Your objective: After finding the line with "focal_35mm: 207", restate it and each remaining line of the material word for word, omitting every picture.

Provided data:
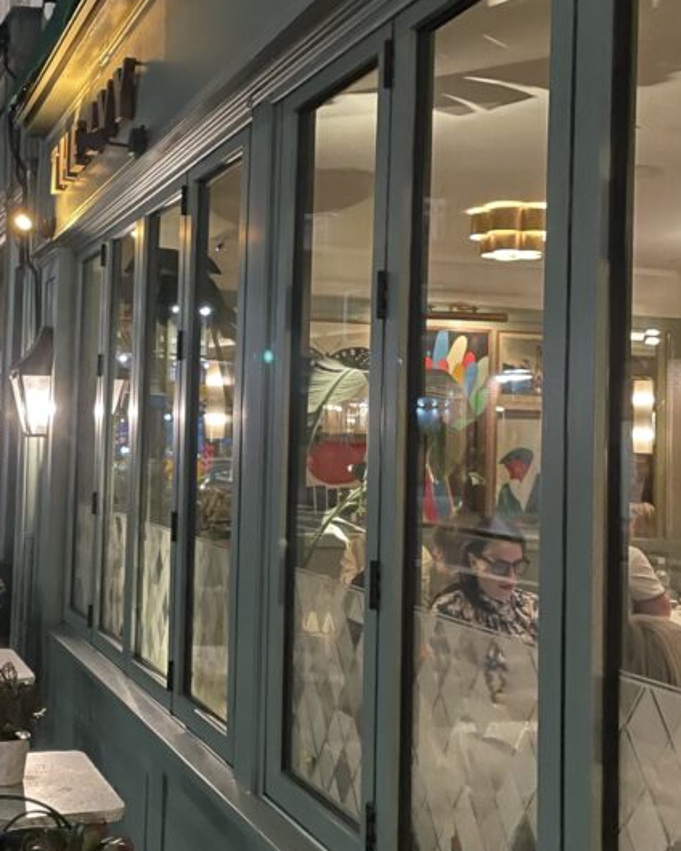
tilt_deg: +2.7
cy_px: 387
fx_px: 1234
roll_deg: -2.2
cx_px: 162
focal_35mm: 49
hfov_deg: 30.3
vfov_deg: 38.0
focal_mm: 4.2
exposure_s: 1/23
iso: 1000
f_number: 1.6
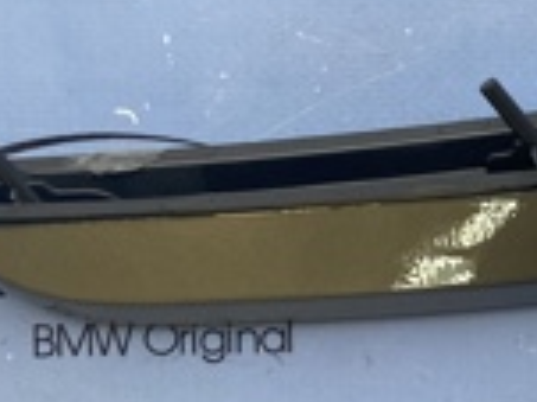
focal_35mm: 119
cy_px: -101
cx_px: 893
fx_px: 1845
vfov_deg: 12.1
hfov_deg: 14.9
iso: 64
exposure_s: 1/121
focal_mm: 3.99
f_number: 1.8
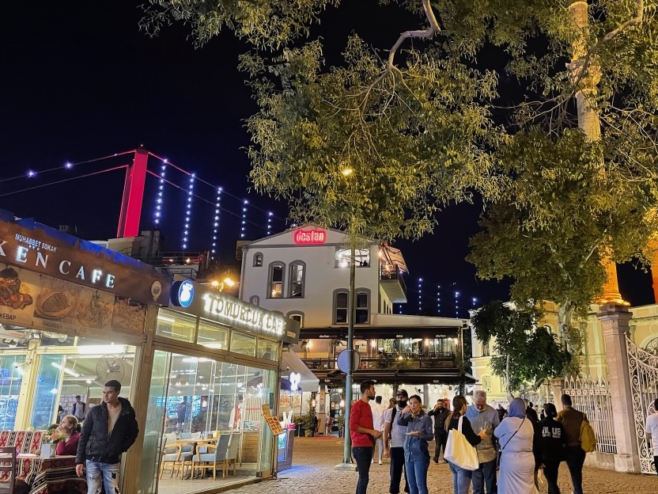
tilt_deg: +17.8
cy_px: 233
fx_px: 608
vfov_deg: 44.1
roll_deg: +0.1
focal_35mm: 32
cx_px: 400
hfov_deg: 56.3
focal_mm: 4.2
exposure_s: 1/25
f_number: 1.6
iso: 500
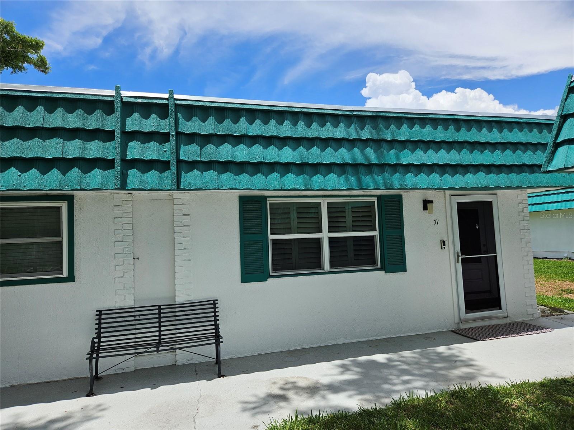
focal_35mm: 23
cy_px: 215
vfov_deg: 58.9
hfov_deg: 73.9
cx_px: 287
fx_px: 381
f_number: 1.8
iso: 25
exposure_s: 1/2252
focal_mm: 5.4
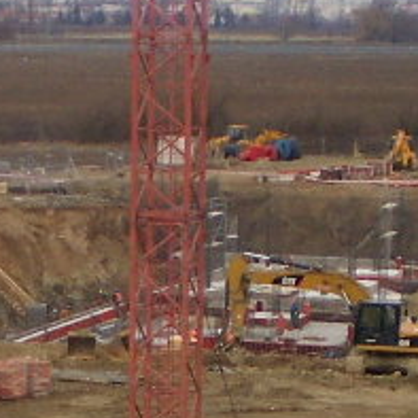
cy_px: 480
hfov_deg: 8.3
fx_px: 2828
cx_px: -185
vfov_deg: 8.4
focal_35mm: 207
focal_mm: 6.3
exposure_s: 1/400
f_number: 3.1
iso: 64
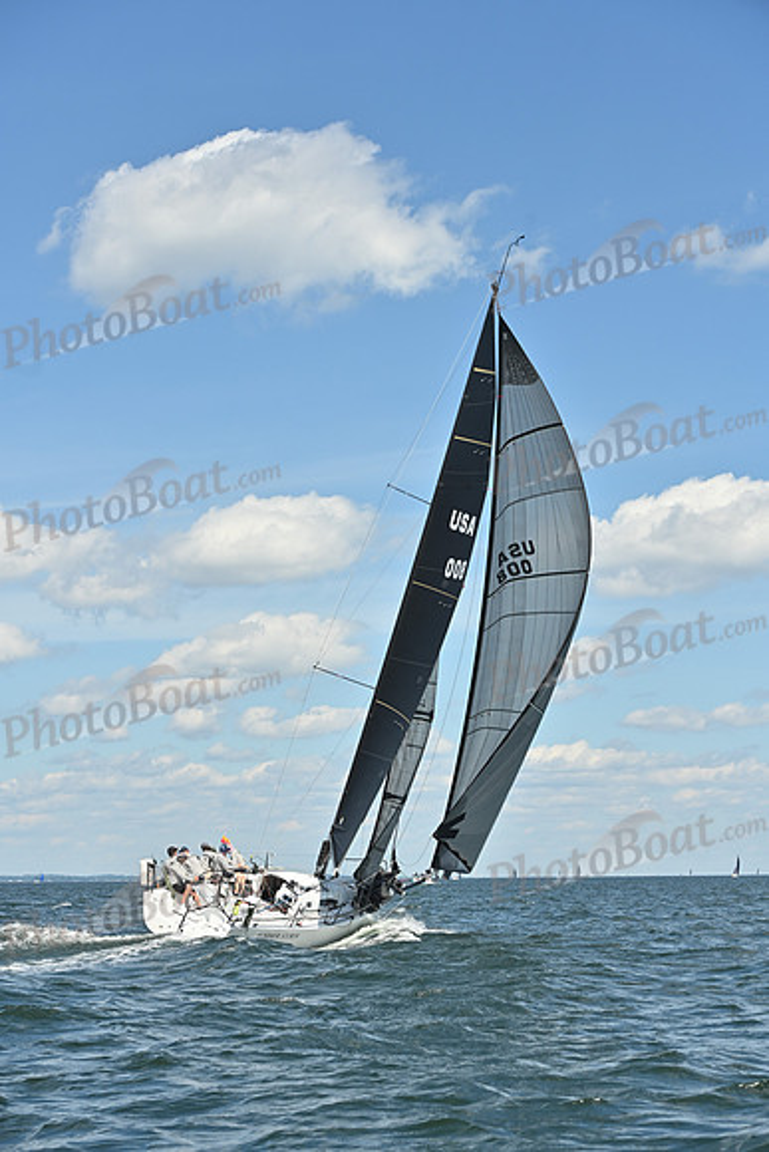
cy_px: 576
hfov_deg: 19.5
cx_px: 384
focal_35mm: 70
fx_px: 2241
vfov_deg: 28.8
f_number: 7.1
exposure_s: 1/1600
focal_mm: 70
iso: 250
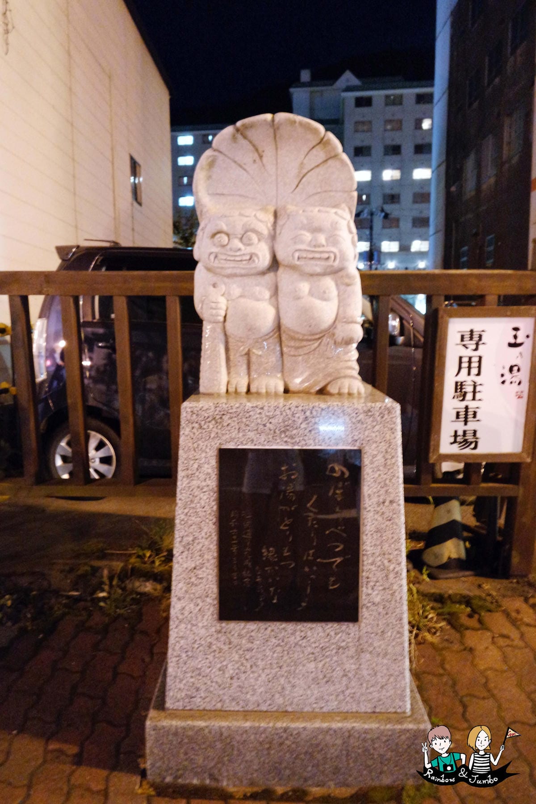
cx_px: 268
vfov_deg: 73.7
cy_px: 402
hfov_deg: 53.1
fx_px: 536
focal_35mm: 24
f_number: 3.5
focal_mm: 9
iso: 3200
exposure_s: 1/4
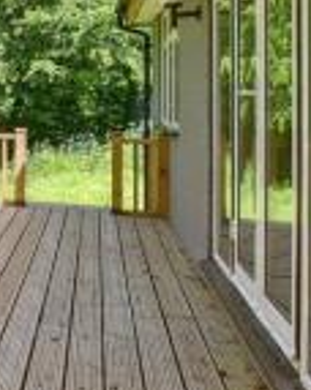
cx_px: -194
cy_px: 78
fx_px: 542
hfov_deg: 23.3
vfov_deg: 38.1
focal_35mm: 47
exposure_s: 1/200
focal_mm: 10
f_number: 8
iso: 160
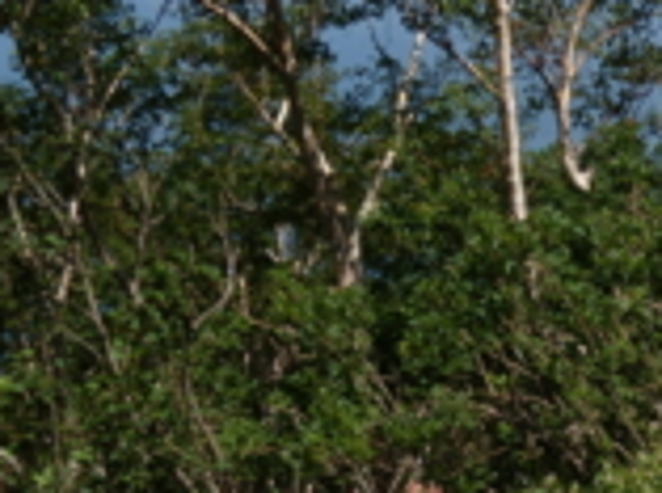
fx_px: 1755
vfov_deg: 15.8
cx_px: 839
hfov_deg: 19.8
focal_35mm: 92
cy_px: 455
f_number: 8.5
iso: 80
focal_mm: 6.4
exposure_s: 1/200
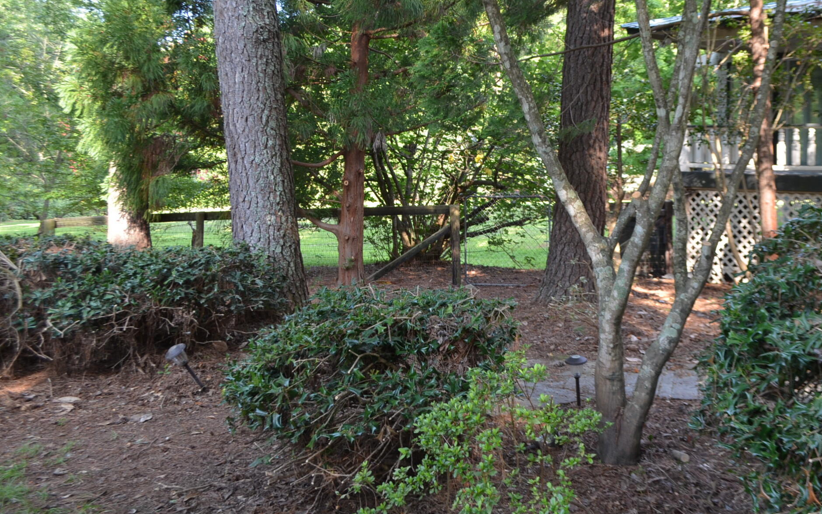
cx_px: 455
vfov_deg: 34.9
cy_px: 161
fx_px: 806
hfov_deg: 53.9
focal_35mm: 36
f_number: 5.6
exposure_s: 1/125
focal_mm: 18
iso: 400
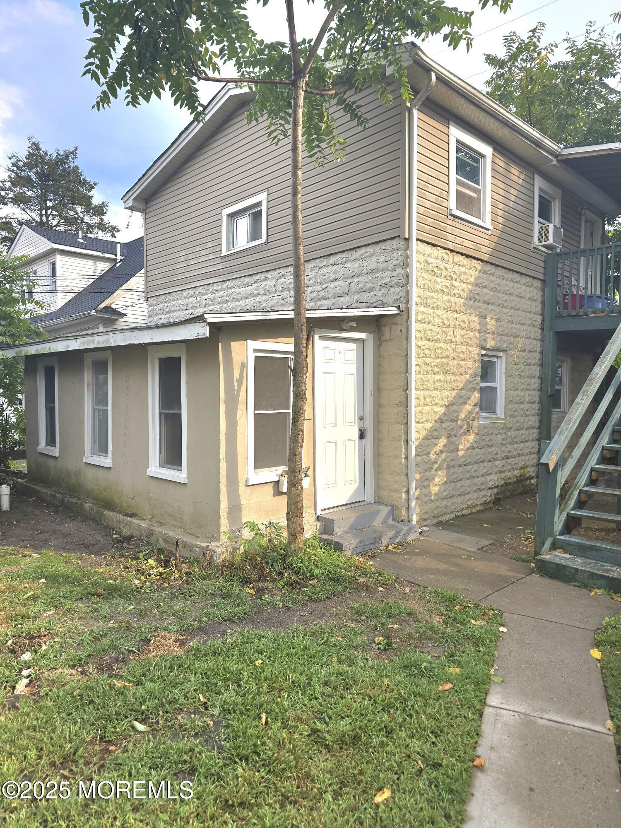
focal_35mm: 23
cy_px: 414
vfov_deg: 73.9
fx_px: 550
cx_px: 310
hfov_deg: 58.9
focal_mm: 6.3
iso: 12
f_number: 1.7
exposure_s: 1/179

Exercise solution:
focal_35mm: 207
focal_mm: 6.3
exposure_s: 1/400
f_number: 3.1
iso: 64
cy_px: 576
hfov_deg: 19.5
cx_px: 384
focal_35mm: 70
fx_px: 2241
vfov_deg: 28.8
f_number: 7.1
exposure_s: 1/1600
focal_mm: 70
iso: 250
cx_px: 268
vfov_deg: 73.7
cy_px: 402
hfov_deg: 53.1
fx_px: 536
focal_35mm: 24
f_number: 3.5
focal_mm: 9
iso: 3200
exposure_s: 1/4
cx_px: -194
cy_px: 78
fx_px: 542
hfov_deg: 23.3
vfov_deg: 38.1
focal_35mm: 47
exposure_s: 1/200
focal_mm: 10
f_number: 8
iso: 160
fx_px: 1755
vfov_deg: 15.8
cx_px: 839
hfov_deg: 19.8
focal_35mm: 92
cy_px: 455
f_number: 8.5
iso: 80
focal_mm: 6.4
exposure_s: 1/200
cx_px: 455
vfov_deg: 34.9
cy_px: 161
fx_px: 806
hfov_deg: 53.9
focal_35mm: 36
f_number: 5.6
exposure_s: 1/125
focal_mm: 18
iso: 400
focal_35mm: 23
cy_px: 414
vfov_deg: 73.9
fx_px: 550
cx_px: 310
hfov_deg: 58.9
focal_mm: 6.3
iso: 12
f_number: 1.7
exposure_s: 1/179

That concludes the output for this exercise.